Exercise materials:
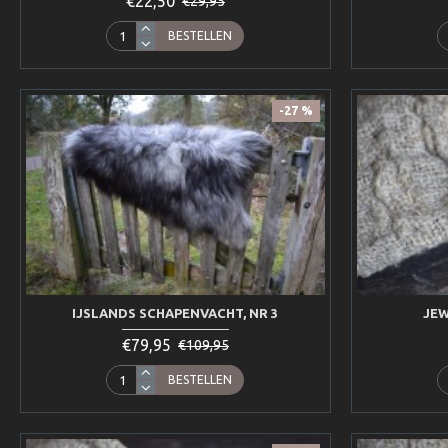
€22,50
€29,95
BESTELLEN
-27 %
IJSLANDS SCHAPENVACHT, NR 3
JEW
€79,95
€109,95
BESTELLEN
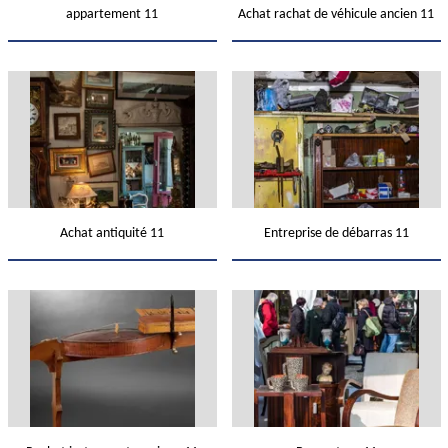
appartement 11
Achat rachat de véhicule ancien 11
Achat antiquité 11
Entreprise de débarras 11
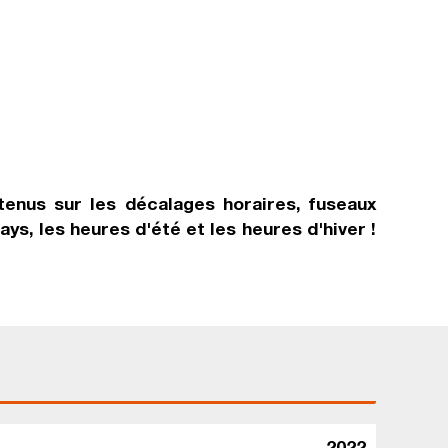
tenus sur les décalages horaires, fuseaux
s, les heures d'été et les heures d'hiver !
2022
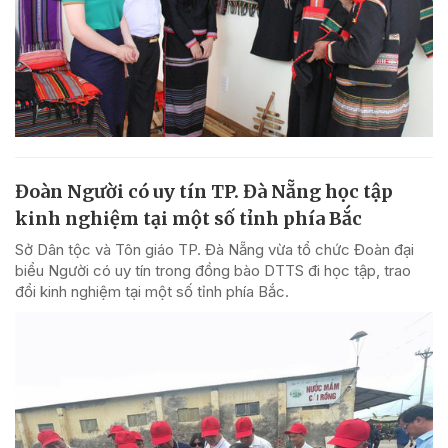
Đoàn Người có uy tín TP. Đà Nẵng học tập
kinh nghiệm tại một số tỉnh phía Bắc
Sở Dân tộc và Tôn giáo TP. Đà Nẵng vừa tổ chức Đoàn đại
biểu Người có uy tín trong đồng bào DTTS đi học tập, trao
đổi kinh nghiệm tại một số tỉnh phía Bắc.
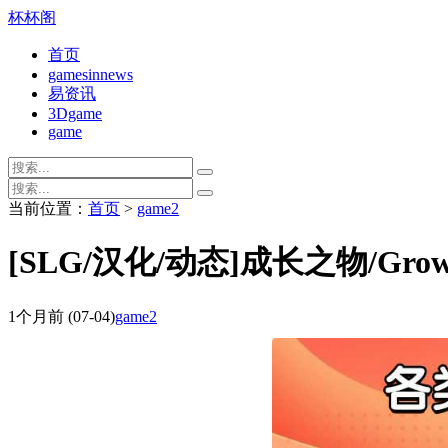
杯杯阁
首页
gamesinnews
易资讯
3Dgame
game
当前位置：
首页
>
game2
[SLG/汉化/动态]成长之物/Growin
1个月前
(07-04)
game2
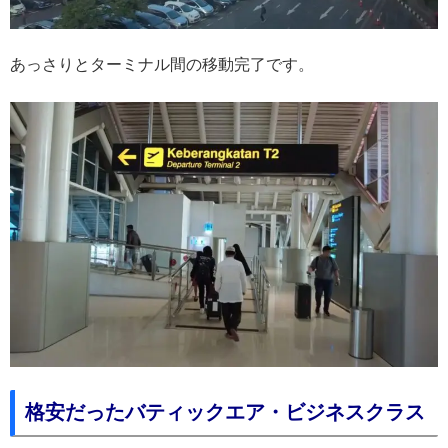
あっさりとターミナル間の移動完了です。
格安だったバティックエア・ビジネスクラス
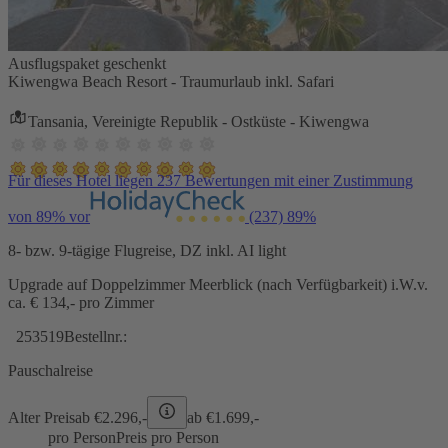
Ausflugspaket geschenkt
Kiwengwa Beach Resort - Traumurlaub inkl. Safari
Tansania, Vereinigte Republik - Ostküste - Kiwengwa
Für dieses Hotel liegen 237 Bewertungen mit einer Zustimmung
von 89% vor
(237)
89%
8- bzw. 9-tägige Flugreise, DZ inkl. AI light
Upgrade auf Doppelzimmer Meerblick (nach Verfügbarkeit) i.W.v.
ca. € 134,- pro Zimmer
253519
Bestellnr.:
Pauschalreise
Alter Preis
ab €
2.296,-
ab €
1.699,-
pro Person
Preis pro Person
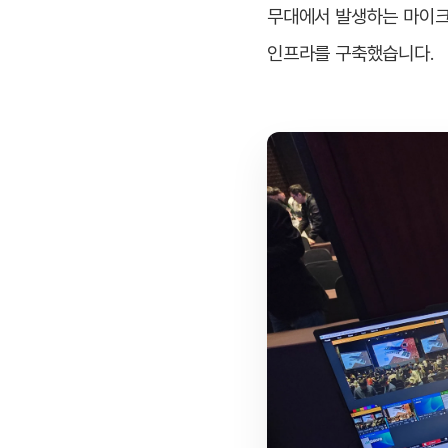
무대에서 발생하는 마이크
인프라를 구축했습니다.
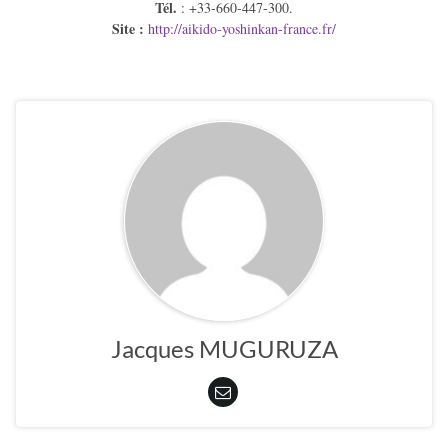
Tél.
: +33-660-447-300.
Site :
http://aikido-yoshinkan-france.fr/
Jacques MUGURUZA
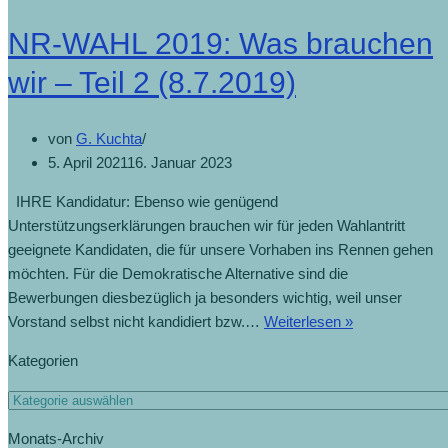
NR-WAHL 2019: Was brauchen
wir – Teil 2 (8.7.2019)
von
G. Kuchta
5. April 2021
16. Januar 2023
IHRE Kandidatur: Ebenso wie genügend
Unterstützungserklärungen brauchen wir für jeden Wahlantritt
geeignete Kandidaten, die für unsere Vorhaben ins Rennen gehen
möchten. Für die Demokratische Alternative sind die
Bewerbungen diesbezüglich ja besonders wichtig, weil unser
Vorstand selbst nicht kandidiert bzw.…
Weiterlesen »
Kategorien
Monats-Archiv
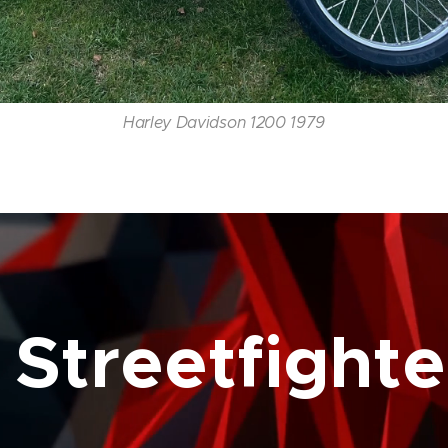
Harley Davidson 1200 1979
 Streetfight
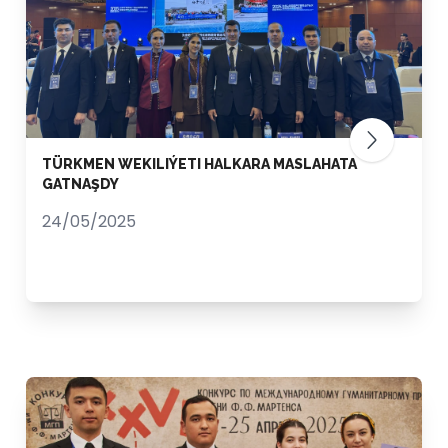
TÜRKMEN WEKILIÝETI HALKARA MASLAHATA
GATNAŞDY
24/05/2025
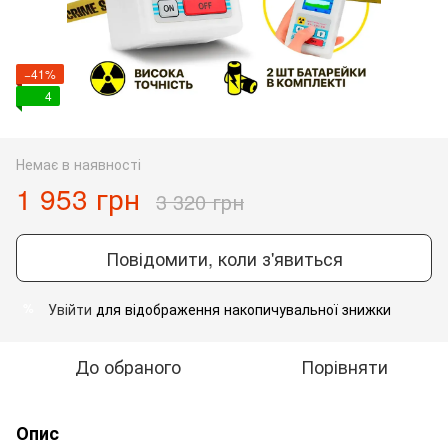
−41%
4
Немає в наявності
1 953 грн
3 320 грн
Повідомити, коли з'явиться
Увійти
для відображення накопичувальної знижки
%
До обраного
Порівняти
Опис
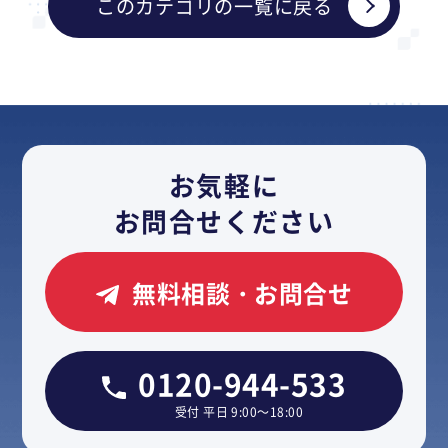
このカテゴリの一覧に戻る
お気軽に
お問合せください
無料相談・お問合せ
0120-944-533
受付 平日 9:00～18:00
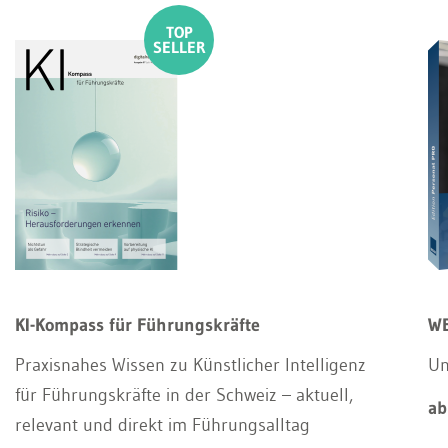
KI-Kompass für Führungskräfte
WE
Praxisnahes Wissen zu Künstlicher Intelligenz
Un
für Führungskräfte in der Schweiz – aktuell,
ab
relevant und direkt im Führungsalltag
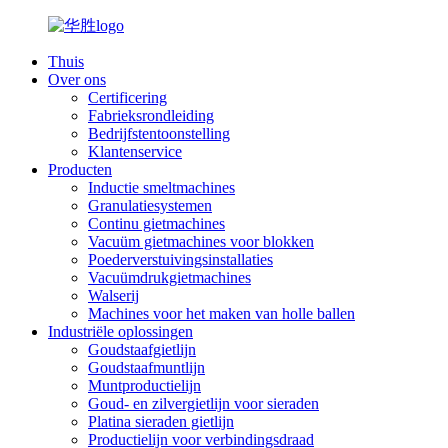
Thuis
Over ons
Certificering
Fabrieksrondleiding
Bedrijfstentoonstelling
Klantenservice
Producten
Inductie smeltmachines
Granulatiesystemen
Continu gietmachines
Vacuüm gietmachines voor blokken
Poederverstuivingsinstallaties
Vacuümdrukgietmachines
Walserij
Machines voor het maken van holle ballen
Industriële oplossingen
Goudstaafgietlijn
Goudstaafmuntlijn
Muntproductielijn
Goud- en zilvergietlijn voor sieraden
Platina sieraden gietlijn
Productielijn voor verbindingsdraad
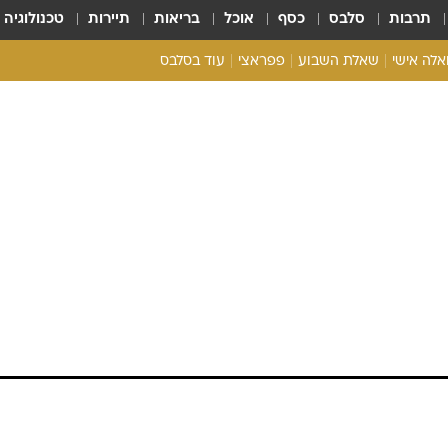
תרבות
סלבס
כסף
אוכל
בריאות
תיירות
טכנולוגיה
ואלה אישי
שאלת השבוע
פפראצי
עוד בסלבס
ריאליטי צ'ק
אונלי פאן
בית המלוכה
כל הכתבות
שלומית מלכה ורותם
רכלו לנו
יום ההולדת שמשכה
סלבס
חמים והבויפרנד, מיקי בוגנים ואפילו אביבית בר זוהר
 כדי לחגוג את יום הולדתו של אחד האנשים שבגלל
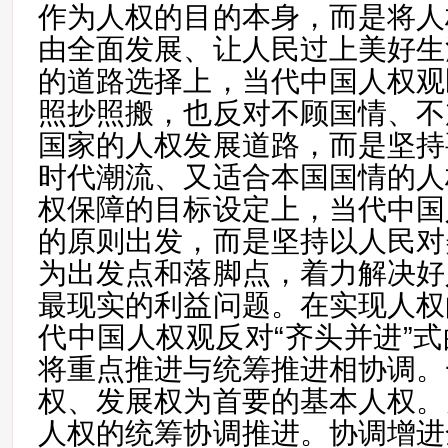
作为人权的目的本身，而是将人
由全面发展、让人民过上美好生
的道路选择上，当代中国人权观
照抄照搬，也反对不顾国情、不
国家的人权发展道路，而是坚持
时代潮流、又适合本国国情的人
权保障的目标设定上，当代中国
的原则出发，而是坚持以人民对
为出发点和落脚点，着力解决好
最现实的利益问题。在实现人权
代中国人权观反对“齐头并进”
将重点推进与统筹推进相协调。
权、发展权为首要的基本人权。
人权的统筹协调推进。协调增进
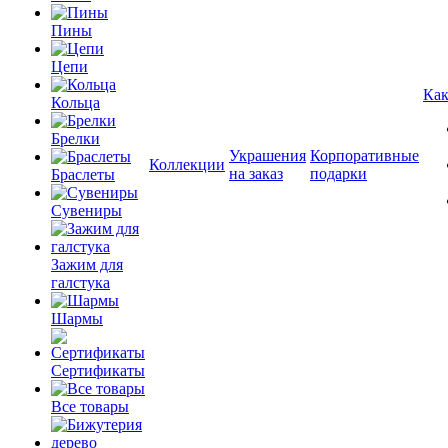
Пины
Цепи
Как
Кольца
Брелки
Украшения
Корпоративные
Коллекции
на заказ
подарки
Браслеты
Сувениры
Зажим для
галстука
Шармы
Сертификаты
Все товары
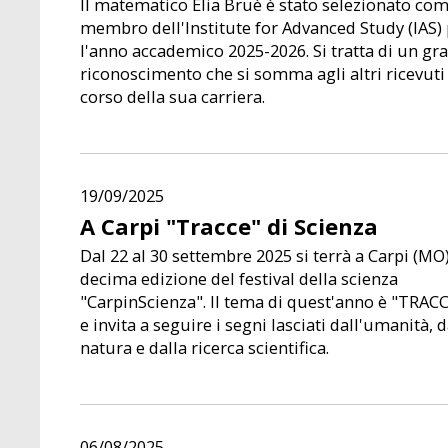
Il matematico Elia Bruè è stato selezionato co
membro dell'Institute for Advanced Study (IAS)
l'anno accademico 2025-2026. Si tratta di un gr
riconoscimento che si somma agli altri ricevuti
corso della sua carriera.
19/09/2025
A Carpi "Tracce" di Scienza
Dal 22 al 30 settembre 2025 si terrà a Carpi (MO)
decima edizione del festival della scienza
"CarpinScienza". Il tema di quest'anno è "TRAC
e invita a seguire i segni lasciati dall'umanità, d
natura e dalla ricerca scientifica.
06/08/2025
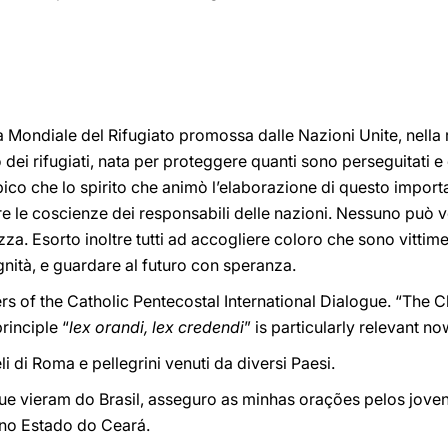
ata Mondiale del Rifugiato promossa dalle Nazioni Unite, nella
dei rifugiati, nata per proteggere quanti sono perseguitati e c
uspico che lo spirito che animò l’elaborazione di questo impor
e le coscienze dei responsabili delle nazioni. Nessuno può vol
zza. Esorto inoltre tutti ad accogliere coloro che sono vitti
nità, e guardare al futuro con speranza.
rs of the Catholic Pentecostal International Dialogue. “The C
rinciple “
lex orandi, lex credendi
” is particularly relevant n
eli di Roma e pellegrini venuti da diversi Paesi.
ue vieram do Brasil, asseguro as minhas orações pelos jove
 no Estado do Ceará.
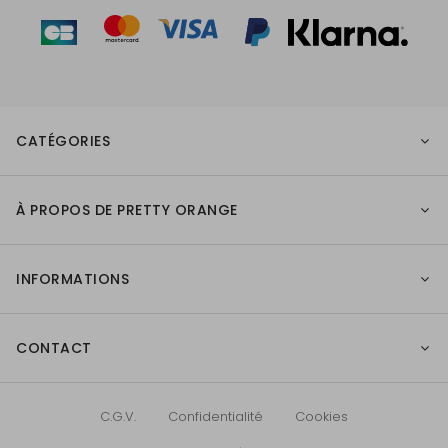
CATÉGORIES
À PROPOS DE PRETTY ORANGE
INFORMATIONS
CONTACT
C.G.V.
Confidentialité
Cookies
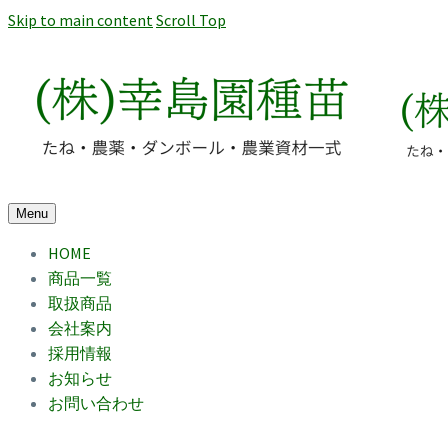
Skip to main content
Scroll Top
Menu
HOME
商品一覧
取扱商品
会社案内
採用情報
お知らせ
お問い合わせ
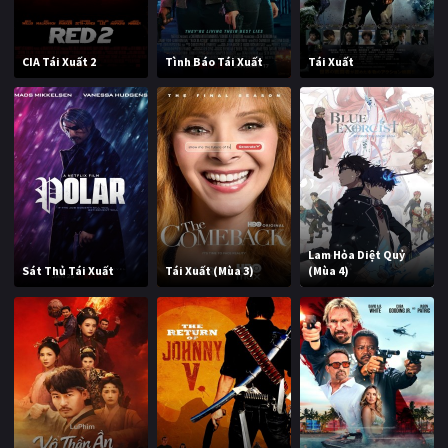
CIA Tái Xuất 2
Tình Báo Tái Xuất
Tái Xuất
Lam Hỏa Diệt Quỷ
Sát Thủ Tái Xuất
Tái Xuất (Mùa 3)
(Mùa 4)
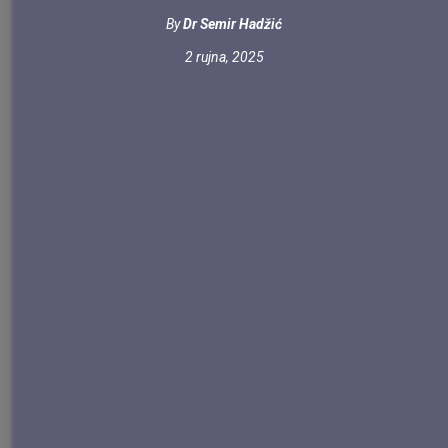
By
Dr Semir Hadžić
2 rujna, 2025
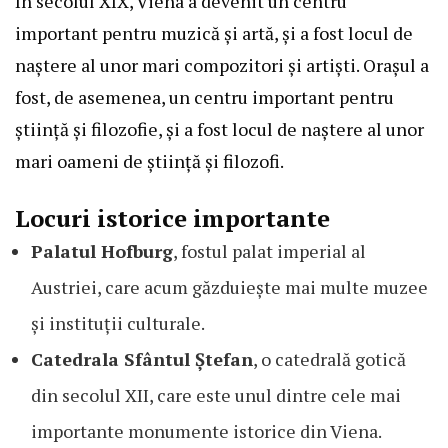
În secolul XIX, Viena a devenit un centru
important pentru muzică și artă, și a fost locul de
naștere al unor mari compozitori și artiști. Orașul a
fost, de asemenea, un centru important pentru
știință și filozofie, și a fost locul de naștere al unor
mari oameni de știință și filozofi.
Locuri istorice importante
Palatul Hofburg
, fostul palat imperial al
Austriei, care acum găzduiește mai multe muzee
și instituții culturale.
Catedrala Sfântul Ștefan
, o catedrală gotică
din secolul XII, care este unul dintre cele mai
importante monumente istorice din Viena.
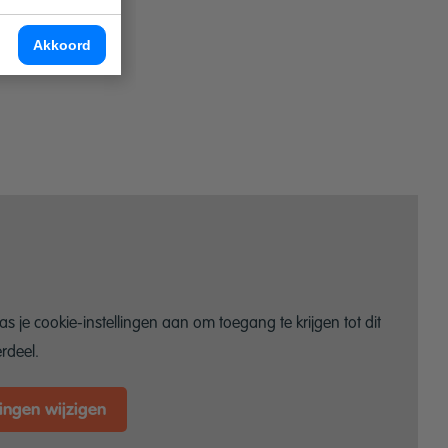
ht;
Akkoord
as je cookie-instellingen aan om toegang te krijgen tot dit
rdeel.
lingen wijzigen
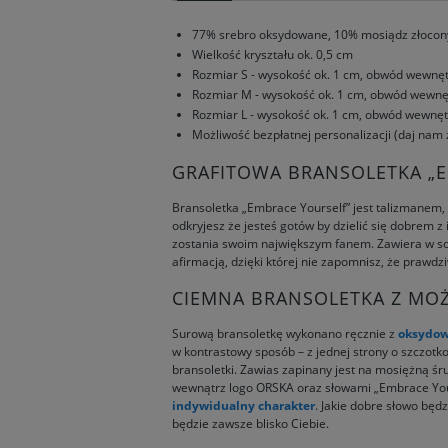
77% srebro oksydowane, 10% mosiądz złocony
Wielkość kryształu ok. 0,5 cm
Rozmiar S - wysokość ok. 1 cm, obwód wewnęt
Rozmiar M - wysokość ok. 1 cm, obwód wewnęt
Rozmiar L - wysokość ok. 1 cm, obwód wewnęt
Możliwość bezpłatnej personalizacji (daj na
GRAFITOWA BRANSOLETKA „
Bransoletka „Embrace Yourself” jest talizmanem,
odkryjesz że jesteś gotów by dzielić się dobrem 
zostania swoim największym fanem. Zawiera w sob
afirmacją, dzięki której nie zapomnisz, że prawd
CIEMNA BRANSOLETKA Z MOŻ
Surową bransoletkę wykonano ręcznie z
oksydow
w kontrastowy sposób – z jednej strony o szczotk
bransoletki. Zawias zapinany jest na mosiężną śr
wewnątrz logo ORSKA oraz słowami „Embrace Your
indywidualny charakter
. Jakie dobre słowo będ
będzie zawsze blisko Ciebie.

The problem:
Copy the stretch from the start of the rows through the line containing "Jacques MUGURUZA", both ends included, leaving out the picture markers.

Response area:
€22,50
€29,95
BESTELLEN
-27 %
IJSLANDS SCHAPENVACHT, NR 3
JEW
€79,95
€109,95
BESTELLEN
appartement 11
Achat rachat de véhicule ancien 11
Achat antiquité 11
Entreprise de débarras 11
tenus sur les décalages horaires, fuseaux
s, les heures d'été et les heures d'hiver !
2022
Đoàn Người có uy tín TP. Đà Nẵng học tập
kinh nghiệm tại một số tỉnh phía Bắc
Sở Dân tộc và Tôn giáo TP. Đà Nẵng vừa tổ chức Đoàn đại
biểu Người có uy tín trong đồng bào DTTS đi học tập, trao
đổi kinh nghiệm tại một số tỉnh phía Bắc.
杯杯阁
首页
gamesinnews
易资讯
3Dgame
game
当前位置：
首页
>
game2
[SLG/汉化/动态]成长之物/Growin
1个月前
(07-04)
game2
あっさりとターミナル間の移動完了です。
格安だったバティックエア・ビジネスクラス
Ausflugspaket geschenkt
Kiwengwa Beach Resort - Traumurlaub inkl. Safari
Tansania, Vereinigte Republik - Ostküste - Kiwengwa
Für dieses Hotel liegen 237 Bewertungen mit einer Zustimmung
von 89% vor
(237)
89%
8- bzw. 9-tägige Flugreise, DZ inkl. AI light
Upgrade auf Doppelzimmer Meerblick (nach Verfügbarkeit) i.W.v.
ca. € 134,- pro Zimmer
253519
Bestellnr.:
Pauschalreise
Alter Preis
ab €
2.296,-
ab €
1.699,-
pro Person
Preis pro Person
무대에서 발생하는 마이크
인프라를 구축했습니다.
Tél.
: +33-660-447-300.
Site :
http://aikido-yoshinkan-france.fr/
Jacques MUGURUZA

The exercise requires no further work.